La santé ne se mesure pas seulement à la précision des codes. Elle se mesure à la clarté des mots. Et vous avez le droit de comprendre ce qui vous arrive - pas seulement d’être classé dans un système.
Les grandes étapes de l’évolution des étiquettes médicales
- 1996 : HIPAA protège la confidentialité des données, mais ne parle pas de compréhension.
- 2001 : L’Institute of Medicine révèle que 80 % des erreurs médicales graves viennent d’une mauvaise communication.
- 2010 : OpenNotes commence à partager les notes médicales avec les patients.
- 2015 : Tous les hôpitaux américains doivent passer à l’ICD-10-CM/PCS.

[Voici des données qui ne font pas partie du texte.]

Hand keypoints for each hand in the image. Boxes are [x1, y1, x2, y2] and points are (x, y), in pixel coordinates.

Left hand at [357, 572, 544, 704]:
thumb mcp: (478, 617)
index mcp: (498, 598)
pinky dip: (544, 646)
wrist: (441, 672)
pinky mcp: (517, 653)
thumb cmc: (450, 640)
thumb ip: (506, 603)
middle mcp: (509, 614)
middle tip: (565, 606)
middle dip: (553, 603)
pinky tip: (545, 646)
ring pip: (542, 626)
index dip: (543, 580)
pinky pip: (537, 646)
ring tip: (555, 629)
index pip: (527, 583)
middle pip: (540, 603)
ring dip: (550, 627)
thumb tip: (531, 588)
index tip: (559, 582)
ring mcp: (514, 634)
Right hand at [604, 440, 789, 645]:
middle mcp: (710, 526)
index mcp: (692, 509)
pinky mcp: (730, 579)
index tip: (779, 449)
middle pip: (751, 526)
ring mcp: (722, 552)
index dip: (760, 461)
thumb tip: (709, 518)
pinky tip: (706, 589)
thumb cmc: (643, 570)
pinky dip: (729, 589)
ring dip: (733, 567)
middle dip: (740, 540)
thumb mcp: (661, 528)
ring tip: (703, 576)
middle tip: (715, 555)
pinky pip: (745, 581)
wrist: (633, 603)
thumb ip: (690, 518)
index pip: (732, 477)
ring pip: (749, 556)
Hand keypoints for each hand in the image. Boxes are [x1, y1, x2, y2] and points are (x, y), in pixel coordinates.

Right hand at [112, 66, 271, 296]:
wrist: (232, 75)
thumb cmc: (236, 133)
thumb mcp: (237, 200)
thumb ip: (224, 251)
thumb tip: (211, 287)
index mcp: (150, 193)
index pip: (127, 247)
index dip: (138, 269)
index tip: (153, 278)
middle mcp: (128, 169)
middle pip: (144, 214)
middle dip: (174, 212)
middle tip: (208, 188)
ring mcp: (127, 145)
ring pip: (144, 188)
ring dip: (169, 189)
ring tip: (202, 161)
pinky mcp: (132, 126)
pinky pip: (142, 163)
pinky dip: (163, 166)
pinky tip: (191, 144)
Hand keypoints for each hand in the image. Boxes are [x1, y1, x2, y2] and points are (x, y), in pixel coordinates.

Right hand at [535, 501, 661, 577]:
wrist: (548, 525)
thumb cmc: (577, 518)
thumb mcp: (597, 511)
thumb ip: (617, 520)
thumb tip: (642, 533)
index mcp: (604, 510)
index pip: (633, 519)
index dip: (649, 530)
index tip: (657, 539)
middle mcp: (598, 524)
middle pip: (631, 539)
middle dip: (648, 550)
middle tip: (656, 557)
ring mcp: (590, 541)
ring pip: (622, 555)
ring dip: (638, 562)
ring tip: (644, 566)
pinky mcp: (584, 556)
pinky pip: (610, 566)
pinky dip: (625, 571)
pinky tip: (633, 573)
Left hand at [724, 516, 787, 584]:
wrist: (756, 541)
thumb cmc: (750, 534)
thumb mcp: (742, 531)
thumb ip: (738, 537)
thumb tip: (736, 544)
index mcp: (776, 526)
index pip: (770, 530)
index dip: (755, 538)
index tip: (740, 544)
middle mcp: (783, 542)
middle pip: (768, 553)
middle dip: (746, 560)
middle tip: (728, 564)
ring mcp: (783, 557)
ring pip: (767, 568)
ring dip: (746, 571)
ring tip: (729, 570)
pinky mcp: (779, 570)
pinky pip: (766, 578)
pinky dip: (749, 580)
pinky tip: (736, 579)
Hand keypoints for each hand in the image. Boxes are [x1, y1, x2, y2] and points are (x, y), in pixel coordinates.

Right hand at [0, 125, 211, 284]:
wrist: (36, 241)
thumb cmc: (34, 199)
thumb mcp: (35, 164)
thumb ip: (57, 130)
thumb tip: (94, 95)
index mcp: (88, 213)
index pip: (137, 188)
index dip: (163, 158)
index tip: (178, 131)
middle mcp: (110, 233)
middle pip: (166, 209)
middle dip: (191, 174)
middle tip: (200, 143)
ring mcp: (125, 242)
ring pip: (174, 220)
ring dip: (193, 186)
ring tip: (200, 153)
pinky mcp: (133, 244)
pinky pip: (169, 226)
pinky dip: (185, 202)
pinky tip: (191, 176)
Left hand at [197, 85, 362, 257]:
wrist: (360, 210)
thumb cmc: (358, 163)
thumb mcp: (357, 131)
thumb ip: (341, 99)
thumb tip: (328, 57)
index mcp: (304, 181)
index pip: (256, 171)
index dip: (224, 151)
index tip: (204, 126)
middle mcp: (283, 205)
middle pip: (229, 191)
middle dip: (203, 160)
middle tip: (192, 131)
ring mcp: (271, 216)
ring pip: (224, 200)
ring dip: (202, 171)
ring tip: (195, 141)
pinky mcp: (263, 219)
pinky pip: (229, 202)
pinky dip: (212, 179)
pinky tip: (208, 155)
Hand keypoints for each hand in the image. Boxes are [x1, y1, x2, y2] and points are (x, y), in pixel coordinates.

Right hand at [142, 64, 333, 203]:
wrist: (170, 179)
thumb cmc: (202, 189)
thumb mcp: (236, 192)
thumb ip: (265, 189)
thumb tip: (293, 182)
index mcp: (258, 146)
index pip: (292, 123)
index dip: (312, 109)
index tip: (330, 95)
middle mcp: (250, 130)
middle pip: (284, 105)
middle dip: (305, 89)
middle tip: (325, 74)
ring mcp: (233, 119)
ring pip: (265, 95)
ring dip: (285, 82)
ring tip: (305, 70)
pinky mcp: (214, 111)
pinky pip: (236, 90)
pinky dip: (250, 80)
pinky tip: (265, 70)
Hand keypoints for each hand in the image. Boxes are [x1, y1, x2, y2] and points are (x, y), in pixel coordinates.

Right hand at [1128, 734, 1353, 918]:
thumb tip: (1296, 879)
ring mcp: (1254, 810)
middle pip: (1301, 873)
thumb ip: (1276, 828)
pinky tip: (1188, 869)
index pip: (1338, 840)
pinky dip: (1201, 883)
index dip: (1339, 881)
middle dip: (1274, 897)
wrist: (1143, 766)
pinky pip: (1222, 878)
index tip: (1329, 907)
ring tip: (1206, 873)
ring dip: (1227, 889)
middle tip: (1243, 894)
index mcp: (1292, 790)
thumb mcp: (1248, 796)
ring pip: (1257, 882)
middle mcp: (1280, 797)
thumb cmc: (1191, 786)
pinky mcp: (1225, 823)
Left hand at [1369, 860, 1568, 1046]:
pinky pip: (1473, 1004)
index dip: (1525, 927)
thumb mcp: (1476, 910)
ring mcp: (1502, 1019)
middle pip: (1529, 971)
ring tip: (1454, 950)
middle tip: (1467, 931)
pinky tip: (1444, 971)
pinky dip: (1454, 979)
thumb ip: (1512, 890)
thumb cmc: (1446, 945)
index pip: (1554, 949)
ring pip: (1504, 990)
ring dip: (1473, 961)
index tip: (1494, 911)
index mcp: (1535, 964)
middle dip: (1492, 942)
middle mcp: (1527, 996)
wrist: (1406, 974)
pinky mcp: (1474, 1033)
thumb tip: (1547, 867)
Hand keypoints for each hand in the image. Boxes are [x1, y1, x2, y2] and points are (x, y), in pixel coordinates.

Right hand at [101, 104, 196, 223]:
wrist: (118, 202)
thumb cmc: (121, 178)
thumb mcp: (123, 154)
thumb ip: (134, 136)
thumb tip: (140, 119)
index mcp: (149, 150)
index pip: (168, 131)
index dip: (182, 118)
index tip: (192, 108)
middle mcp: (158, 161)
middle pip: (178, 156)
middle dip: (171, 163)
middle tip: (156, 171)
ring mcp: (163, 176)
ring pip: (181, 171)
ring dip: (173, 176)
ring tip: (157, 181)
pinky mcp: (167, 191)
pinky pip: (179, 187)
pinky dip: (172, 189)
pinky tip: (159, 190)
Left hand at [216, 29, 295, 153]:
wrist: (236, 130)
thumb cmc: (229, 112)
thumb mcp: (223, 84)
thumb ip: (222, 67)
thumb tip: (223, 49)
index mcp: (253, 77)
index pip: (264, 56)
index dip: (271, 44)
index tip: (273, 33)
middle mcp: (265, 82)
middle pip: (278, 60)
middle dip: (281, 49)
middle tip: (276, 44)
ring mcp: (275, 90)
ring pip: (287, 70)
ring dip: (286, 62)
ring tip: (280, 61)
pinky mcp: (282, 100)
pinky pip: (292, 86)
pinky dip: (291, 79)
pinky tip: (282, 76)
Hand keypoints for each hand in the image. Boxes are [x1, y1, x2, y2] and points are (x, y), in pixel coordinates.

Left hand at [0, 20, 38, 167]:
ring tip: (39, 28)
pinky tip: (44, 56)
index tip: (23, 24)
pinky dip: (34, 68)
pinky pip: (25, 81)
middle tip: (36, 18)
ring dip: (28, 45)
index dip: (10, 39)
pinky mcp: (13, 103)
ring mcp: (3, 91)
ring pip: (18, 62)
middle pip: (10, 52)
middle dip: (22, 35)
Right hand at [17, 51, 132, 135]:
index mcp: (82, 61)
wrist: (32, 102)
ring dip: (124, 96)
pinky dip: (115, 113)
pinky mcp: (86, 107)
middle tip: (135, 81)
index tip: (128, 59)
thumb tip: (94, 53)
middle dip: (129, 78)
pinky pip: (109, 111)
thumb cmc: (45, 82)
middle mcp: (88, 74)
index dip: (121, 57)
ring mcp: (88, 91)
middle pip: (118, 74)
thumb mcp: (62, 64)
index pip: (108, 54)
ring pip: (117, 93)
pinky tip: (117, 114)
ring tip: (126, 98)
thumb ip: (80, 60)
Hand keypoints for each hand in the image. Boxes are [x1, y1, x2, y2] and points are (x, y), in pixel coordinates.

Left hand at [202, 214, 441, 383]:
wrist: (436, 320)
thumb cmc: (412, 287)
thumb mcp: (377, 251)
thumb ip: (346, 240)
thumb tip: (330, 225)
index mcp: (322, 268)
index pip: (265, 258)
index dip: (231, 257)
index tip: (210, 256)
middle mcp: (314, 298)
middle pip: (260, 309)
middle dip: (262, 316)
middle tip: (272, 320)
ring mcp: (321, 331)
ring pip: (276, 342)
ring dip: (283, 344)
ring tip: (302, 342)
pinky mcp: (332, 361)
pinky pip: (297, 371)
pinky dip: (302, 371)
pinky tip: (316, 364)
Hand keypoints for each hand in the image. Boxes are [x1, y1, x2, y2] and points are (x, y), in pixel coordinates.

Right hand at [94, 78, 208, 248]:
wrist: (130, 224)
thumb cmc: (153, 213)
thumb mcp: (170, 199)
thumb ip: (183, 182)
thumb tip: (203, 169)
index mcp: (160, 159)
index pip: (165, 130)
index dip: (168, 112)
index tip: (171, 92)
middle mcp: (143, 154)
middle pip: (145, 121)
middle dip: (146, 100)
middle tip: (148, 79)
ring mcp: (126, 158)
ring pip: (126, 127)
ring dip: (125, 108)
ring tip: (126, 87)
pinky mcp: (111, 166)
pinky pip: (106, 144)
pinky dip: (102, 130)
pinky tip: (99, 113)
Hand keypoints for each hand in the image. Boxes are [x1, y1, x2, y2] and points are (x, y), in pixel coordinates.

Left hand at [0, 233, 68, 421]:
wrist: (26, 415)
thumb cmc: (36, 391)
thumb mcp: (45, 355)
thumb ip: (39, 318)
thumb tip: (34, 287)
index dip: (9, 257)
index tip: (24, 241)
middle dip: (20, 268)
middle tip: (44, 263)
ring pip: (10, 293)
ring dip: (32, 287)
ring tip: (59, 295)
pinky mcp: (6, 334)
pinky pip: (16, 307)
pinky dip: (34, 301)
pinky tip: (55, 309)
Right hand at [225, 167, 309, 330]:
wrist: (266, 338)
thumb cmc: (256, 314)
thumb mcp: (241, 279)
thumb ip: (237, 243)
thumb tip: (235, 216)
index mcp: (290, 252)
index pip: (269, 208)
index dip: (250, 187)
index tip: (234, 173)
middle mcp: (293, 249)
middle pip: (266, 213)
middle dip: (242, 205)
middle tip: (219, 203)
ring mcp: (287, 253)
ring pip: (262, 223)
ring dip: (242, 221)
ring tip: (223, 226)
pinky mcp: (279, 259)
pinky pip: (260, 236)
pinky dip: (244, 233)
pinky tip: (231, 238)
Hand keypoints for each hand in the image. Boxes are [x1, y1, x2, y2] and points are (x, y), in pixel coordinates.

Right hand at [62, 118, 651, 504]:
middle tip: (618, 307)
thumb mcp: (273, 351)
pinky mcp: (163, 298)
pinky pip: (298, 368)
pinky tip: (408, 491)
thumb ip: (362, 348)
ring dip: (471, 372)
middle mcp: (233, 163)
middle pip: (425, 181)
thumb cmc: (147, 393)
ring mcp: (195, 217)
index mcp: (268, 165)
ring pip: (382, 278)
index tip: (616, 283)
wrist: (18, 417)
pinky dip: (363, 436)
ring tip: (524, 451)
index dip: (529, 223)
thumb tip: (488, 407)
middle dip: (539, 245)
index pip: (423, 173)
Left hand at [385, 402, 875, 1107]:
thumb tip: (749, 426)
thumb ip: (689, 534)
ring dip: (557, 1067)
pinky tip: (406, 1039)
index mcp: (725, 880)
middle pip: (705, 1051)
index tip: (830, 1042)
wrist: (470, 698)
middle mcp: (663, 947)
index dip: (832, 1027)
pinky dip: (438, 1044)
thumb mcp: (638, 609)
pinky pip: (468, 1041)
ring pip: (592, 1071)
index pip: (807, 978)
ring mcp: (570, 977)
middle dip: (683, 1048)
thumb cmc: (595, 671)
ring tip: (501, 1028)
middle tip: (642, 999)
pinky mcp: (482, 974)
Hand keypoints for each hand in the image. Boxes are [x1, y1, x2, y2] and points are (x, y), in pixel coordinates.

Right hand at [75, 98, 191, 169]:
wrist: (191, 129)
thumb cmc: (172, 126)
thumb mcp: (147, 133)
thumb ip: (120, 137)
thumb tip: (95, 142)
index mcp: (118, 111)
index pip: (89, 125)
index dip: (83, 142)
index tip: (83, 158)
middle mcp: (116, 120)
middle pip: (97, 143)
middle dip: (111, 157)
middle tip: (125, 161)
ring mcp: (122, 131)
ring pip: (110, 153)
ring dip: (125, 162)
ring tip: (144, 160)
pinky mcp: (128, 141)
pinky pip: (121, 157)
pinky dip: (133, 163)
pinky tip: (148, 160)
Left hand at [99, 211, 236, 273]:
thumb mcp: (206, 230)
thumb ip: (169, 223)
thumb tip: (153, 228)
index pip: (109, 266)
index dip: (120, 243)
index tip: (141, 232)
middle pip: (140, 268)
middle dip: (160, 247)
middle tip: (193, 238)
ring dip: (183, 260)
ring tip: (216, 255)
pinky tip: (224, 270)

- 2016 : La loi 21st Century Cures oblige les hôpitaux à donner accès aux notes.
- 2022 : L’ICD-11 inclut des descriptions pour patients.
- 2023 : 89 % des hôpitaux partagent les notes avec les patients.
- 2024 : Plus de 55 millions de patients ont accès à leurs notes médicales.
La révolution n’est pas encore terminée. Mais elle est en marche. Et elle passe par une seule chose : le droit de comprendre.